Although tribes have sovereignty, the ability for tribal governments to make decisions for themselves is tempered somewhat when gaming is involved, said Kenneth Hansen, a Fresno State political science professor with expertise in American Indian issues.

“When there are these internal disputes, people are often looking for a referee to help resolve them,” said Hansen, co-author of “The New Politics of Indian Gaming.”

A consortium of about a dozen Southern California tribes use a tribal court, but Chukchansi’s tribal court is trusted by some groups and ignored or distrusted by others.

That leaves decisions, such as those involving Chukchansi’s government, to the Bureau of Indian Affairs and ultimately the appeals judge and potentially federal courts.
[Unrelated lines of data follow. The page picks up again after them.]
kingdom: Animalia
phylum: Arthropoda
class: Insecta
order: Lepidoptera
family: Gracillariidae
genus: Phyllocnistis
Tribes trade away some of their sovereignty to have casinos, a good portion it would seem to me. A casino is by and large what the fight’s about; if there is no casino, there is no fight.

Kenneth Hansen

Fresno State political science professor

The problem, he said, was that the Chukchansi problems evolved over four years, and new factions formed to complicate an already difficult process that eventually led to the casino closing for 14 months after a raid of the Coarsegold casino and resort office.

“There is nobody willing and able to really adjudicate this in a timely and helpful manner,” he said, referring to the political squabbling.

In the past, tribal factions and lawyers have questioned whether the tribe possesses sovereignty to make its own decisions when the federal government rules against them. But a tribe relinquishes some sovereignty when it signs contracts to build and run casinos, known as compacts, with states and the federal government, Hansen said.

“Tribes trade away some of their sovereignty to have casinos, a good portion it would seem to me,” he said. “A casino is by and large what the fight’s about; if there is no casino, there is no fight.”